How to speed up accessing lots of files on another computer? Some kind of local cache?
Title is TLDR. More info about what I'm trying to do below.
My daily driver computer is Laptop with an SSD. No possibility to expand.
So for storage of lots n lots of files, I have an old, low resource Desktop with a bunch of HDDs plugged in (mostly via USB).
I can access Desktop files via SSH/SFTP on the LAN. But it can be quite slow.
And sometimes (not too often; this isn't a main requirement) I take Laptop to use elsewhere. I do not plan to make Desktop available outside the network so I need to have a copy of required files on Laptop.
Therefor, sometimes I like to move the remote files from Desktop to Laptop to work on them. To make a sort of local cache. This could be individual files or directory trees.
But then I have a mess of duplication. Sometimes I forget to put the files back.
Seems like Laptop could be a lot more clever than I am and help with this. Like could it always fetch a remote file which is being edited and save it locally?
Is there any way to have Laptop fetch files, information about file trees, etc, located on Desktop when needed and smartly put them back after editing?
Or even keep some stuff around. Like lists of files, attributes, thumbnails etc. Even browsing the directory tree on Desktop can be slow sometimes.
I am not sure what this would be called.
Ideas and tools I am already comfortable with:
rsync is the most obvious foundation to work from but I am not sure exactly what would be the best configuration and how to manage it.
luckybackup is my favorite rsync GUI front end; it lets you save profiles, jobs etc which is sweet
freeFileSync is another GUI front end I've used but I am preferring lucky/rsync these days
I don't think git is a viable solution here because there are already git directories included, there are many non-text files, and some of the directory trees are so large that they would cause git to choke looking at all the files.
syncthing might work. I've been having issues with it lately but I may have gotten these ironed out.
Something a little more transparent than the above would be cool but I am not sure if that exists?
Any help appreciated even just idea on what to web search for because I am stumped even on that.
Hey I’m replying again directly to your post in the hopes that I can push against some of the advice you’re getting. My intent is to do an end run around arguing with the people making these suggestions because they’re very smart and made them for good reasons but their ideas aren’t necessarily good for you and I don’t want you to have to go through a troublesome recovery like I did and many people on the internet have.

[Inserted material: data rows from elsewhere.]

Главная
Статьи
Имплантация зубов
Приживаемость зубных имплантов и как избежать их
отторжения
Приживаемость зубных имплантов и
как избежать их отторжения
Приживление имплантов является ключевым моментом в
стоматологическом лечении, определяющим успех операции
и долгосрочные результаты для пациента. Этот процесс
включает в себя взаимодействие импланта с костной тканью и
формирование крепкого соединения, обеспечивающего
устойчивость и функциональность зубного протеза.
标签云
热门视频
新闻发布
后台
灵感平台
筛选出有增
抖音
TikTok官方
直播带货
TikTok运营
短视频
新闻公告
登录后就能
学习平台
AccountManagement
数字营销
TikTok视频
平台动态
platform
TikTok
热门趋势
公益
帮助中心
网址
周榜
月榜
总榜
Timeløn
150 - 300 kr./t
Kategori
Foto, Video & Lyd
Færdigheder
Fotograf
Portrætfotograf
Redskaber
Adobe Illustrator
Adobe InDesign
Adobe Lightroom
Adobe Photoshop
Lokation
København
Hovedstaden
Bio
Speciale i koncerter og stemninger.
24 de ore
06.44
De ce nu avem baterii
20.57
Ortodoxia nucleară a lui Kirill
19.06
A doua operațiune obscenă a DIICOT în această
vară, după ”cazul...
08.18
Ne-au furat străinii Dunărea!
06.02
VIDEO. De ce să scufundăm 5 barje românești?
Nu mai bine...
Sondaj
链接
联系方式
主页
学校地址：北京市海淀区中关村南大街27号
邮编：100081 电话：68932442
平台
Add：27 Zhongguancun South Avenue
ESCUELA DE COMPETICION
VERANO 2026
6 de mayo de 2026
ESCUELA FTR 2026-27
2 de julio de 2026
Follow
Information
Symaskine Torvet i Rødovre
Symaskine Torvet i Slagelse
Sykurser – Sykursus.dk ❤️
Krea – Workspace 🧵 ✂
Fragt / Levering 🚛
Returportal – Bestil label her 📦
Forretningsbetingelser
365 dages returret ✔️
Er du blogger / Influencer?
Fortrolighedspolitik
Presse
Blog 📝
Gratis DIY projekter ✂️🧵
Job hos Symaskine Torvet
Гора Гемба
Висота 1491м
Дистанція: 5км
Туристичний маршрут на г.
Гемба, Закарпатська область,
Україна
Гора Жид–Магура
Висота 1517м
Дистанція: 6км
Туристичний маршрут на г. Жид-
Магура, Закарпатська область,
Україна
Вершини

Do not under any circumstances set up raid or zpools for your data drives once you get them inside a case and on the pcie bus somehow.
In these configurations accessing a file requires spinning up all the drives in the array or pool. Not only is that putting wear and tear on your drives, it increases the temperature of the case and draws much more power. Those conditions lead to drive failure. When your drive fails and you have a spare to use in its place, resilvering (the process of using extra data called parity to rebuild the contents of the failed drive on the spare one) will put those exact conditions on your remaining drives.
For people like us, who may not have a hot spare, or great cooling, or an offsite backup, an array like that will set us up for failure rather than resilience.
Please consider using mergerfs or something like it and a snapshot parity system like snapraid instead.
There are very good use cases for the raid and zpool systems that have been brought up, but you aren’t there. I got there at moderate expense and moved away from them.
thanks I appreciate it. I've been around the block enough times to expect maximalist advice in places like this. people who are motivated to be hanging around in a forum just waiting for someone to ask a question about hard drives are coming from a certain perspective. Honestly, it's not my perspective. But the information is helpful in totality even though I'm unlikely to end up doing what any one person suggests.
RAID is something I've seen mentioned over and over again. Every year or two I go reading about them more intentionally and never get the impression it's for me. Too elaborate to solve problems I don't have.